My face reddened so much it was hot with heat. Shaking my head, I mumbled, “Nevermind.”
“What happen, Elm come to Pru’s?” Cy asked. Gone was the teasing and the back and forth. Serious Cypress was in residence and he was kind of a bossy butt.
“Doesn’t matter.” Extricating his hand from my hoodie, I went to stand but found myself yanked back down to Cy. “Oof.” I should have kept my fat trap shut.
“Matters,” Cy grumbled. Giving me a gentle shake as he trapped me wrapping an arm around me, he leaned in, whispering right next to my ear, “Cy not tell. Tell.”
Wriggling away from him, angling my head out of ear whispering territory, I muttered, “That’s just it. There’s really nothing to tell.”

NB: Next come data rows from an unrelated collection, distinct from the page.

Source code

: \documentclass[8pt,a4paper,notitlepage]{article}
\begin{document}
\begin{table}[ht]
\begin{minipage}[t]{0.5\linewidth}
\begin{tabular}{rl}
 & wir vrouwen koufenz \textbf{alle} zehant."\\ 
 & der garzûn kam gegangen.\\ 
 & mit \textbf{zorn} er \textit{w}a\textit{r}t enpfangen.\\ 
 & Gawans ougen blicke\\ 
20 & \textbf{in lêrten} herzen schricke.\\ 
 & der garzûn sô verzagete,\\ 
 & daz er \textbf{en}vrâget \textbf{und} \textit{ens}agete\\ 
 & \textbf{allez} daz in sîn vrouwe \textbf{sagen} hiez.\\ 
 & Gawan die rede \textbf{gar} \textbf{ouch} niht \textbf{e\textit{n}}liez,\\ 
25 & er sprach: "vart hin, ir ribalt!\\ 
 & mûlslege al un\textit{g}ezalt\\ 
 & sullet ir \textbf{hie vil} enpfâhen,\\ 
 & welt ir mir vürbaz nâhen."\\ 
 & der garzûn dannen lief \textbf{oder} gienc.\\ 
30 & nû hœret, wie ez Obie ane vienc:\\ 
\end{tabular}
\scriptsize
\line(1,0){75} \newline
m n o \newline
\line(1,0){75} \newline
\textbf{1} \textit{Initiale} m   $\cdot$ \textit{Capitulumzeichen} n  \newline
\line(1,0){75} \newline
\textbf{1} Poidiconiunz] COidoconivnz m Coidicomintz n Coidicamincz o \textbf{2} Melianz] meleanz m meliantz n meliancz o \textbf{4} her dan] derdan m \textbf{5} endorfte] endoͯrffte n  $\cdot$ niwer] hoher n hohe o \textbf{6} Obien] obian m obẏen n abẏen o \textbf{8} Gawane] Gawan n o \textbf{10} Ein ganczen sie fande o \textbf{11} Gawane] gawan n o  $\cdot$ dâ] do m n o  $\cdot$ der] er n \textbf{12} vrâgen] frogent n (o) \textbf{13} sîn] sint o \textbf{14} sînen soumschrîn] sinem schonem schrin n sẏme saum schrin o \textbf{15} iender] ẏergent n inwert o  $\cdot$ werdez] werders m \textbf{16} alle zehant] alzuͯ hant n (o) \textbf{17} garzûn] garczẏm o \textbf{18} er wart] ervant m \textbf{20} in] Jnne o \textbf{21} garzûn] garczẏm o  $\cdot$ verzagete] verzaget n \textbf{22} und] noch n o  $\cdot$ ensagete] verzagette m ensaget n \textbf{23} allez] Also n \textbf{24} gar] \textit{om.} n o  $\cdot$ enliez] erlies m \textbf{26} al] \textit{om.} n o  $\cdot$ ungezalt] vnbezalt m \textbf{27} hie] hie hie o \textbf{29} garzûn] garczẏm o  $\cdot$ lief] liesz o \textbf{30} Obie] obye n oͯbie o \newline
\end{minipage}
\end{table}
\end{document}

“Tell,” the stubborn butt insisted.
“Elm likes to wear my underwear,” I chirped. Twisting to smile up at him, it was more a teeth baring than any kind of real smile, but he got the point. “Happy now?”
“No.” He gave a grunt. “What Elm do Pru?”
“Who said Elm did anything to me?” Dancing around the subject was easy enough. It’s the only kind of dancing I’ve been up to in too long to care.
“Where’s the letter?” I barked.
Cy opened his mouth to speak, paused, then frowned.
Elbowing him in his side— a trick Birch had taught me— he grunted and released me.
Rolling away from him, I popped up and rushed for the house.
Cy snarled at my back but the sound grew farther away, the faster I ran.
Bolting up the steps, I made it all the way to the door.
A strange wave of disappointment hit me when I realized he hadn’t followed after.
Popping inside, I turned as I went to close the door to spy him still holding his side, one leg propped up, the other outstretched. Falling backwards, he was flat on his back, staring up at the sky as snow tumbled down around him.
Giving a little whistle to get his attention, I lifted my hoodie, pulled the letter from the front of my pants to wave it at him, and closed the door on his surprised mug with a shit eating grin.
Instead of charging after me, he laid there, staring up at the sky, and laughed.
With a shrug, I let the curtain on the back door I was peeping at him through fall and locked the door.
Walking to the front window, I sat on the window seat and stared out. He should really be getting home now. It’s falling down like mad out there. Glancing over my shoulder, I walked back towards the back door. When I peeked out this time the backyard was empty.